China has officially declared its intention to put a man on the Moon - nearly 40 years after the last American astronauts landed on the lunar surface.
While Chinese scientists have been contemplating such a mission for years, Beijing has been less keen and has only just published a white paper making a lunar landing a policy goal.
China will "conduct studies in the preliminary plan for a human lunar landing," according to the white paper, which serves as a blueprint for the next five years.
The statement highlights Beijing's growing ambitions at a time when the US has retired its space shuttle programme.
A manned Chinese Moon landing is not expected to take place until at least 2020, experts predicted.
"Chinese people are the same as people around the world," said Zhang Wei, an official with the China National Space Administration.
"When looking up at the starry sky, we are full of longing and yearning for a vast universe."
China is expected to accelerate its development of satellites and space stations in preparation for a future lunar landing.

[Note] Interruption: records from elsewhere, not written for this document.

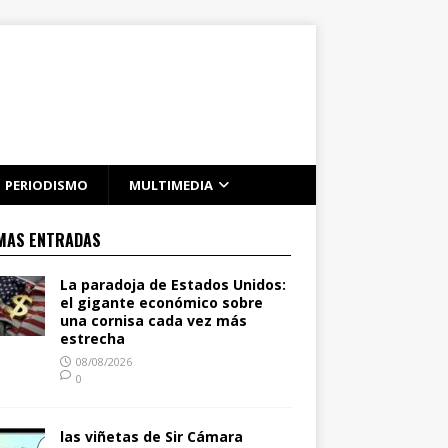
PERIODISMO
MULTIMEDIA
MAS ENTRADAS
La paradoja de Estados Unidos:
el gigante económico sobre
una cornisa cada vez más
estrecha
08/08/2026
0
las viñetas de Sir Cámara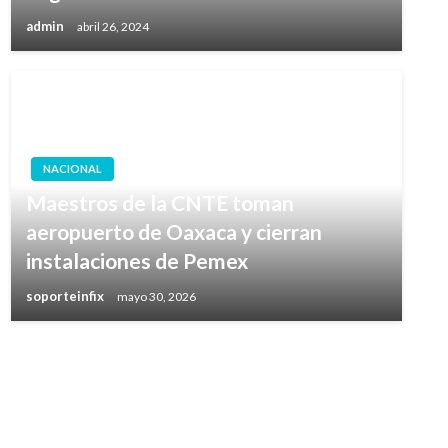
admin
abril 26, 2024
NACIONAL
Maestros de la CNTE toman
aeropuerto de Oaxaca y cierran
instalaciones de Pemex
soporteinfix
mayo 30, 2026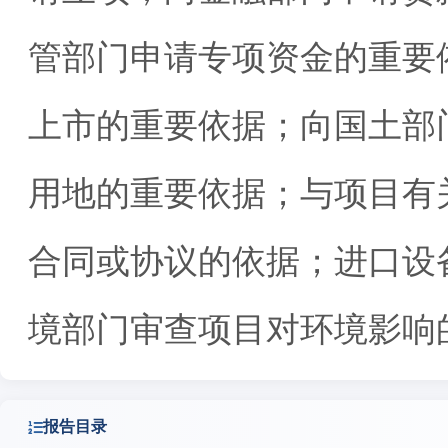
管部门申请专项资金的重要
上市的重要依据；向国土部
用地的重要依据；与项目有
合同或协议的依据；进口设
境部门审查项目对环境影响
报告目录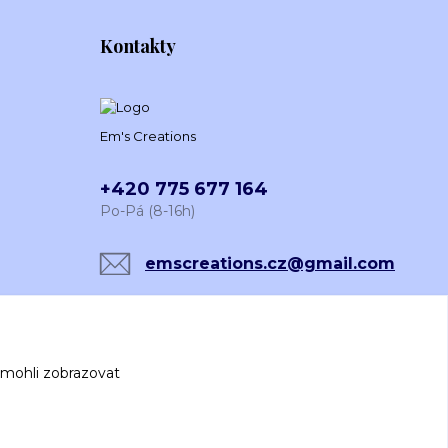
Kontakty
Em's Creations
+420 775 677 164
Po-Pá (8-16h)
emscreations.cz@gmail.com
 mohli zobrazovat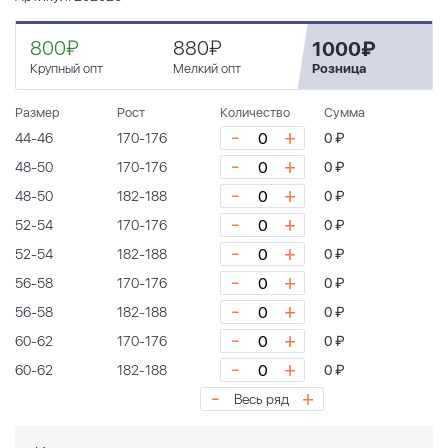
800₽
880₽
1000₽
Крупный опт
Мелкий опт
Розница
Размер
Рост
Количество
Сумма
-
+
44-46
170-176
0 ₽
-
+
48-50
170-176
0 ₽
-
+
48-50
182-188
0 ₽
-
+
52-54
170-176
0 ₽
-
+
52-54
182-188
0 ₽
-
+
56-58
170-176
0 ₽
-
+
56-58
182-188
0 ₽
-
+
60-62
170-176
0 ₽
-
+
60-62
182-188
0 ₽
-
+
Весь ряд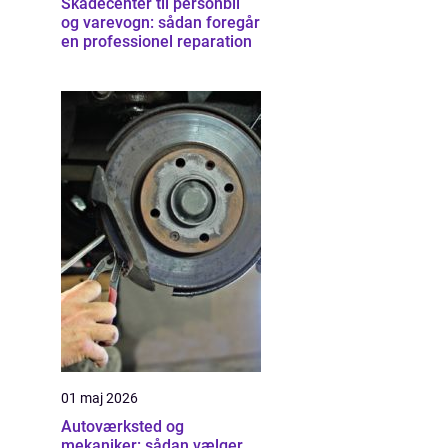
Skadecenter til personbil
og varevogn: sådan foregår
en professionel reparation
01 maj 2026
Autoværksted og
mekaniker: sådan vælger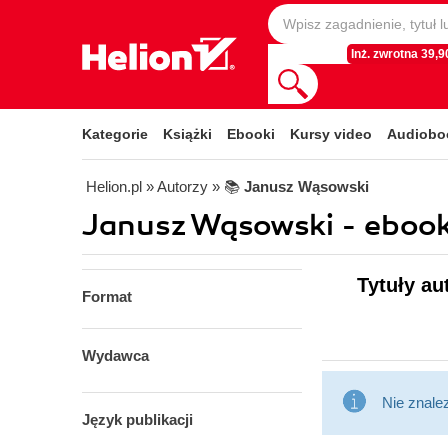
Inż. zwrotna 39,90
Kategorie
Książki
Ebooki
Kursy video
Audiobo
Helion.pl
» Autorzy
» 📚
Janusz Wąsowski
Janusz Wąsowski - ebook
Tytuły au
Format
Wydawca
Nie znale
Język publikacji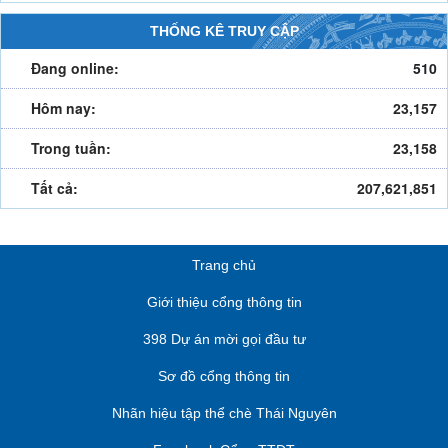
THỐNG KÊ TRUY CẬP
Đang online:
510
Hôm nay:
23,157
Trong tuần:
23,158
Tất cả:
207,621,851
Trang chủ
Giới thiệu cổng thông tin
398 Dự án mời gọi đầu tư
Sơ đồ cổng thông tin
Nhãn hiệu tập thể chè Thái Nguyên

The last time an astronaut set foot on the Moon was during the Apollo 17 mission in 1972.
The cost of space exploration has become prohibitive and US President Barack Obama halt the space shuttle programme last year.
China's space programme has been growing in confidence. China's first "taikonaut" ventured into space in 2003.
Beijing has launched a trial of its own satellite navigation system to replace the US global positioning system. The Financial Times reported that Beijing hopes to complete construction of a permanent space laboratory by 2016.